I turn to Isra, looking her over and lingering on that pair of perfectly fine emerald-green eyes. Gritting my teeth, I search around for the spoon. My hands close around it, the silver stained red from my blood, and I carefully pop out one of those beautiful orbs. My hand grows steady as soon as the piece of silverware pierces her skin. Concentration takes over while I set to scooping. In a gruesome way, I’m almost grateful that I was able to practice on myself earlier.

The eye pops out of its socket and I use the knife that’s still sticking out of Sophia’s chest to quickly cut it loose completely. Then, I place both the spoon and the knife on the tile floor next to Isra. Carefully, I close my hand around the eyeball. Using the walls as support, I get up and stumble out of the bathroom, past my room, through the hallway, and under the archway around the garden. I’m pushed forward as if in a daze, not sure where I’m going yet knowing without a shadow of a doubt where every single step takes me. For once, I find myself glad for the pull that wants nothing more than to take me over completely.

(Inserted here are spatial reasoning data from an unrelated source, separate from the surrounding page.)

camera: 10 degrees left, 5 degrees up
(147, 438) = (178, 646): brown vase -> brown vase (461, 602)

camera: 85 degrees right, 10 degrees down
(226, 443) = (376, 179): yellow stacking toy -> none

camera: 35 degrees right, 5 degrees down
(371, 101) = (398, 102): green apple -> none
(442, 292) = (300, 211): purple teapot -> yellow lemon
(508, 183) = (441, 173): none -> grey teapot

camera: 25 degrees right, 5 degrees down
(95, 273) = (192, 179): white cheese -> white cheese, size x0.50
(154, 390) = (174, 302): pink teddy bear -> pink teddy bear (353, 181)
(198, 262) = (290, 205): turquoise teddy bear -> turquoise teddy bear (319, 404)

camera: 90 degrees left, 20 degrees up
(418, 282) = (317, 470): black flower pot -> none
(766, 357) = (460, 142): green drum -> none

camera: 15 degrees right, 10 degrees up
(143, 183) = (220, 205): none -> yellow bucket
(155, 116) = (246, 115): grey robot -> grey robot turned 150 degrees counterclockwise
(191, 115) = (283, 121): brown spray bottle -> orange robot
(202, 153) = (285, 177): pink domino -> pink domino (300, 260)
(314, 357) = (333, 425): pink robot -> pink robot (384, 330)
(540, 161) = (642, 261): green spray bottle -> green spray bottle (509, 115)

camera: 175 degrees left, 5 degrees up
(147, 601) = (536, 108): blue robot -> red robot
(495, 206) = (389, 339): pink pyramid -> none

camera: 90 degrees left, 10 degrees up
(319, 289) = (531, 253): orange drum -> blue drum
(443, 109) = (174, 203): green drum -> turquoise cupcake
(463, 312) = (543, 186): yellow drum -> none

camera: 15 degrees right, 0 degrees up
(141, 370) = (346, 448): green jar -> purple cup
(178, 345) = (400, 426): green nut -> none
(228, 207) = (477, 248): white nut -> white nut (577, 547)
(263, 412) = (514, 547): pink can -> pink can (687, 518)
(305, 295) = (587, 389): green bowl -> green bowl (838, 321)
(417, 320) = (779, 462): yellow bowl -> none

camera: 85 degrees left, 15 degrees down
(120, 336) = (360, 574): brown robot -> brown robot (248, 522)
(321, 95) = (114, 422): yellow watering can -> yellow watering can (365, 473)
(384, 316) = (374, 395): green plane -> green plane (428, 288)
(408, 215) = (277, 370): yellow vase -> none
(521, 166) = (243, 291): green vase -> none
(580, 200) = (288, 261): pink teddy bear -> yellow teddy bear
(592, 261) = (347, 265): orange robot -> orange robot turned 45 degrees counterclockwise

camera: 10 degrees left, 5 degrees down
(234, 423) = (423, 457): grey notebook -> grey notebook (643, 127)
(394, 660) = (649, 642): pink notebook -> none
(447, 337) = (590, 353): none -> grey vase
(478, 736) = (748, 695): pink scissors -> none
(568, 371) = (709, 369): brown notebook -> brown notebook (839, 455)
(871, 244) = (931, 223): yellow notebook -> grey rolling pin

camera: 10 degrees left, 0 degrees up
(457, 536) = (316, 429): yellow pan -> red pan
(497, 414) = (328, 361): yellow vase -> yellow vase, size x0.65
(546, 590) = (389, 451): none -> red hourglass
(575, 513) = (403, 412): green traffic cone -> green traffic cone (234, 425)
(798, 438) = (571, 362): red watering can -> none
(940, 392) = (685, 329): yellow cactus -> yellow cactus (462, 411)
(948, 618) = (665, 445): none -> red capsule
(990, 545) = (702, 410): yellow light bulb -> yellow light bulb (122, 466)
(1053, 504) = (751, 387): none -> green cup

I’m barely holding it together. The blood loss is taking its toll, and shock starts to settle in. Eventually, I find myself guided back to those black doors. Yet as soon as they come into sight, I wonder if I’m brave enough to go behind them. Shuffling on my feet, I turn away, finding that I’m not.

The doors open with a creak and a voice comes from my left, from my blind side. “How did it go?”

I turn to find him utterly unimpressed by my demeanor and by the blood that coats both my body and my clothes. Not to mention the wound in my face that’s clear for all to see. It’s almost as if he’s smiling.

I tremble and start to feel sick. I know that I’m about to pass out, so without saying a word, I hold out my hand to him. It’s shaking violently now, as is the rest of my body, and I get more lightheaded with every passing second.

He takes the emerald-green eye from me and nods in understanding. A relieved sigh escapes me as my eye rolls back in my head, and I collapse.